→ **Task goal**: Recast the listing below as a Markdown table with the columns "No." and "Entry," giving each line its own numbered row. Skip blank lines, and leave the pictures out of the table.

→ **Given data**:
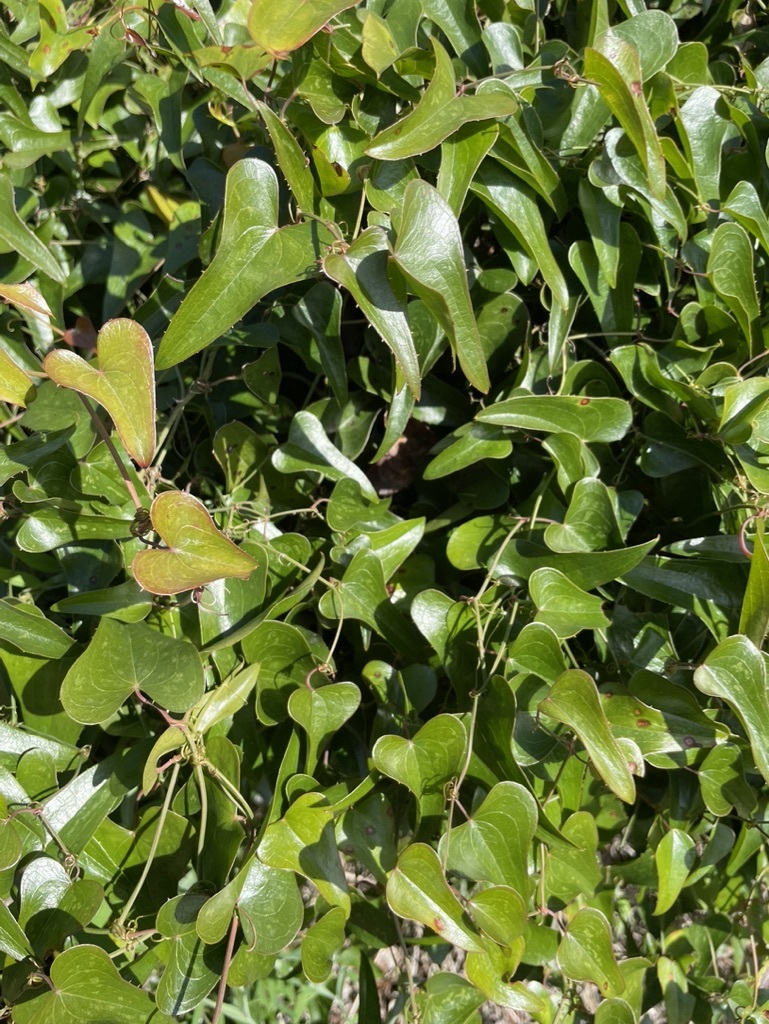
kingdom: Plantae
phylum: Tracheophyta
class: Liliopsida
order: Liliales
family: Smilacaceae
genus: Smilax
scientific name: Smilax aspera
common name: Common smilax
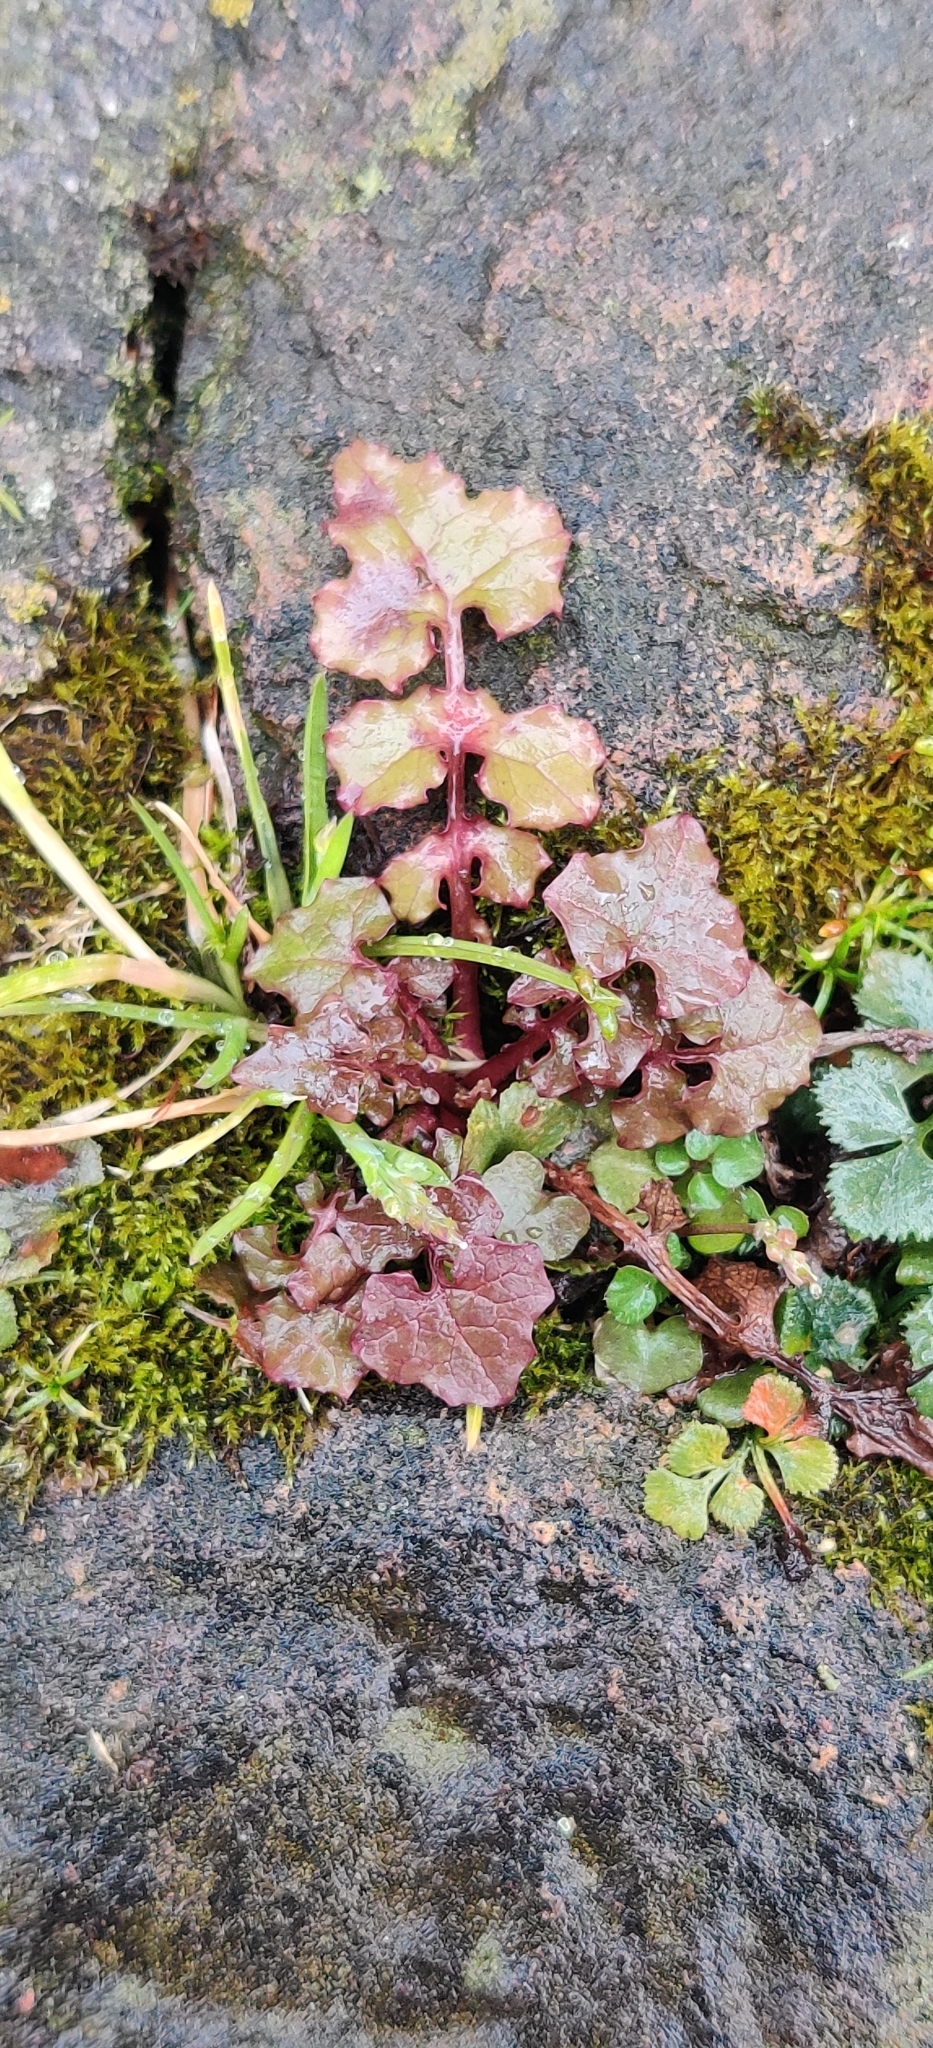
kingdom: Plantae
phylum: Tracheophyta
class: Magnoliopsida
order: Asterales
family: Asteraceae
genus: Mycelis
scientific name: Mycelis muralis
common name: Wall lettuce
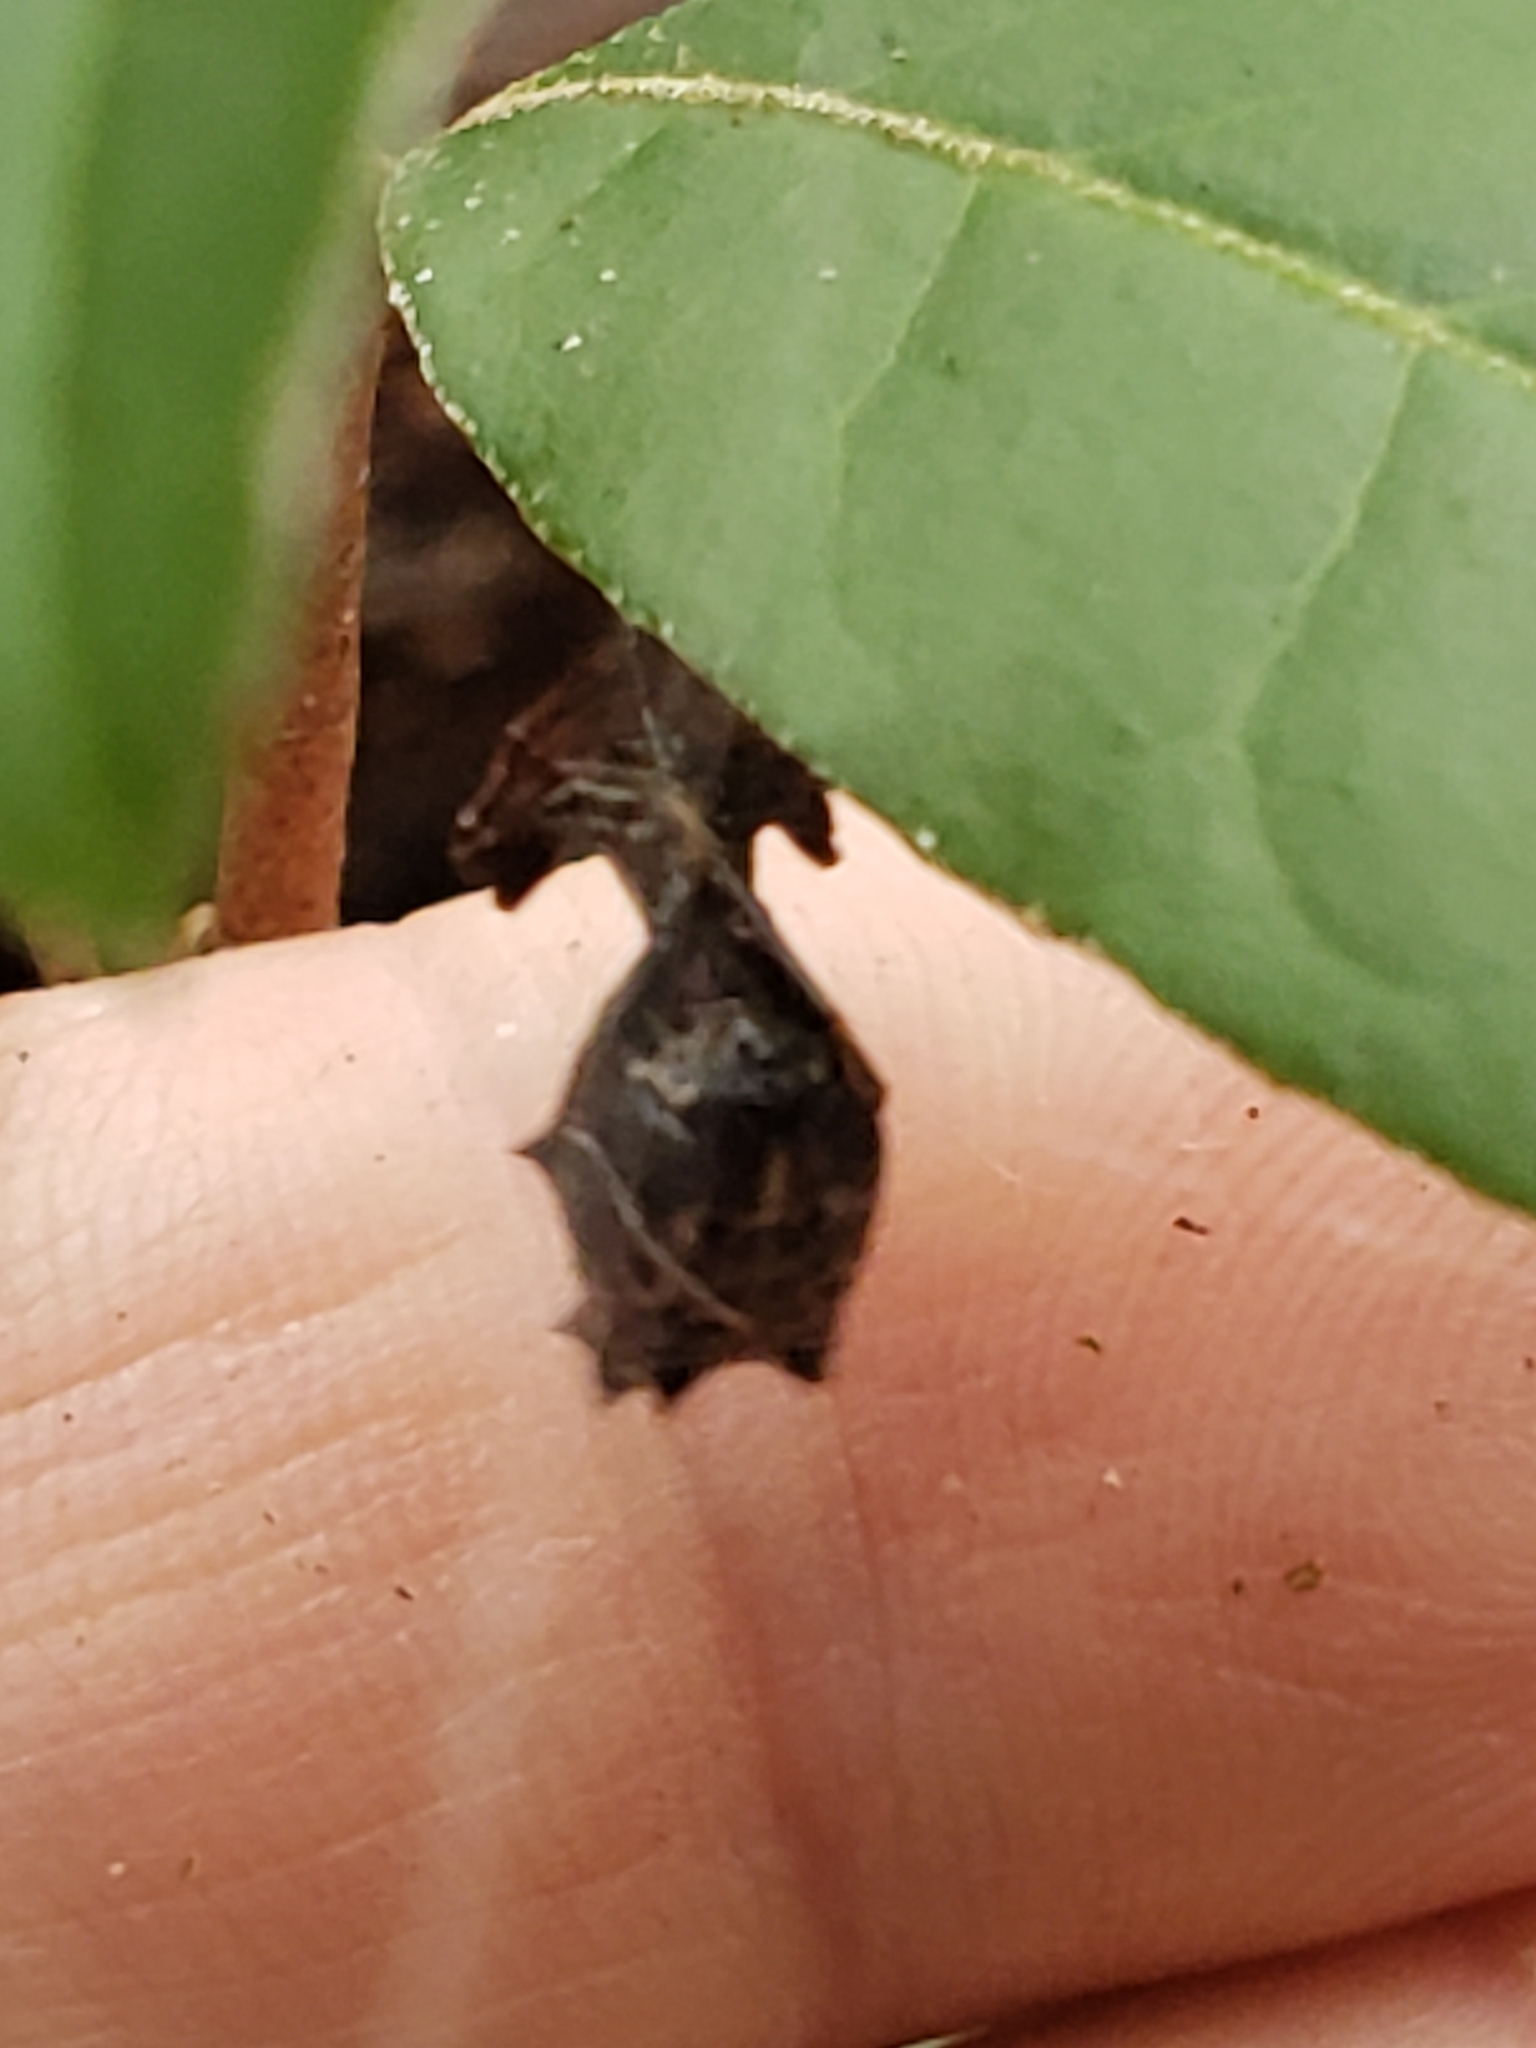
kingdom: Animalia
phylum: Arthropoda
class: Arachnida
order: Araneae
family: Araneidae
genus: Micrathena
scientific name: Micrathena gracilis
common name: Orb weavers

→ **Final result**:
| No. | Entry |
|---|---|
| 1 | kingdom: Plantae |
| 2 | phylum: Tracheophyta |
| 3 | class: Liliopsida |
| 4 | order: Liliales |
| 5 | family: Smilacaceae |
| 6 | genus: Smilax |
| 7 | scientific name: Smilax aspera |
| 8 | common name: Common smilax |
| 9 | kingdom: Plantae |
| 10 | phylum: Tracheophyta |
| 11 | class: Magnoliopsida |
| 12 | order: Asterales |
| 13 | family: Asteraceae |
| 14 | genus: Mycelis |
| 15 | scientific name: Mycelis muralis |
| 16 | common name: Wall lettuce |
| 17 | kingdom: Animalia |
| 18 | phylum: Arthropoda |
| 19 | class: Arachnida |
| 20 | order: Araneae |
| 21 | family: Araneidae |
| 22 | genus: Micrathena |
| 23 | scientific name: Micrathena gracilis |
| 24 | common name: Orb weavers |